Your task is to extract every entry that follows word for word while excluding the pictures.

(Exercise material Opens)

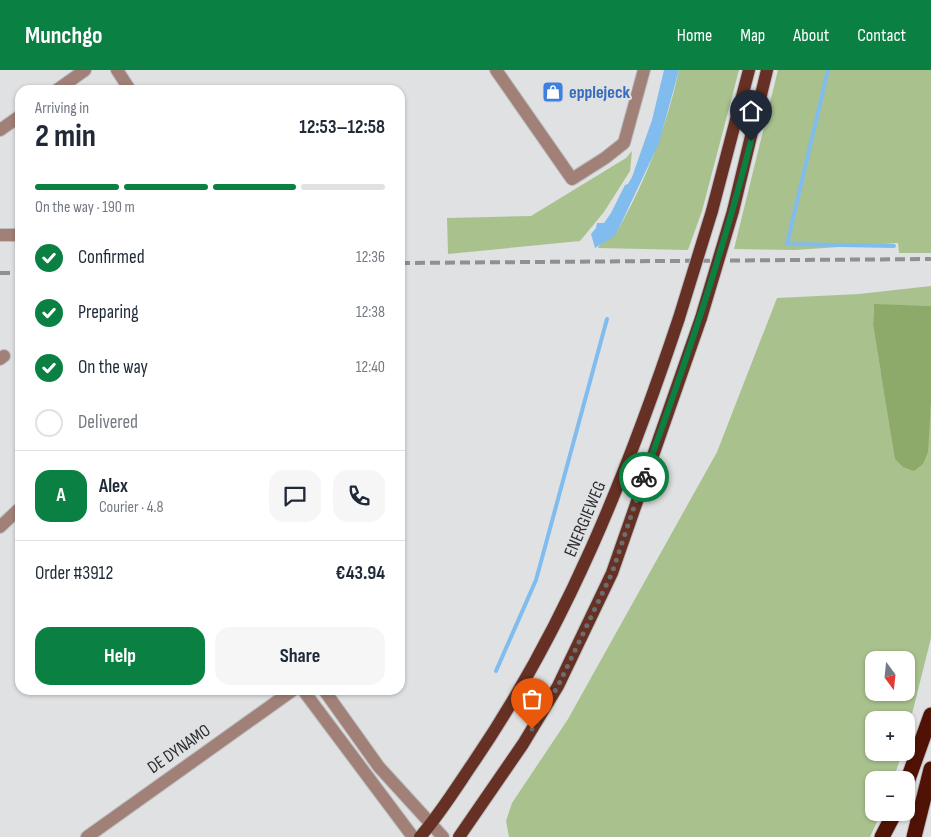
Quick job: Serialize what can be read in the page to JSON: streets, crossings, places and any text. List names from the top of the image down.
{
  "streets": {
    "main road": ["ENERGIEWEG"],
    "street": ["DE DYNAMO"]
  },
  "places": {
    "shop": ["epplejeck"]
  },
  "north": "bottom",
  "page": {
    "header": "Munchgo",
    "nav": [
      "Home",
      "Map",
      "About",
      "Contact"
    ],
    "heading": ["2 min", "Arriving in", "12:53–12:58"],
    "panel": [
      "Alex",
      "Courier · 4.8",
      "Order #3912",
      "€43.94"
    ],
    "bar": "On the way · 190 m",
    "list": [
      ["Confirmed", "12:36"],
      ["Preparing", "12:38"],
      ["On the way", "12:40"],
      "Delivered"
    ],
    "round": "A",
    "buttons": ["Help", "Share"],
    "map_buttons": ["+", "−"]
  }
}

(Exercise material Closes)

• **Solution**
Quick job: Serialize what can be read in the page to JSON: streets, crossings, places and any text. List names from the top of the image down.
{
  "streets": {
    "main road": ["ENERGIEWEG"],
    "street": ["DE DYNAMO"]
  },
  "places": {
    "shop": ["epplejeck"]
  },
  "north": "bottom",
  "page": {
    "header": "Munchgo",
    "nav": [
      "Home",
      "Map",
      "About",
      "Contact"
    ],
    "heading": ["2 min", "Arriving in", "12:53–12:58"],
    "panel": [
      "Alex",
      "Courier · 4.8",
      "Order #3912",
      "€43.94"
    ],
    "bar": "On the way · 190 m",
    "list": [
      ["Confirmed", "12:36"],
      ["Preparing", "12:38"],
      ["On the way", "12:40"],
      "Delivered"
    ],
    "round": "A",
    "buttons": ["Help", "Share"],
    "map_buttons": ["+", "−"]
  }
}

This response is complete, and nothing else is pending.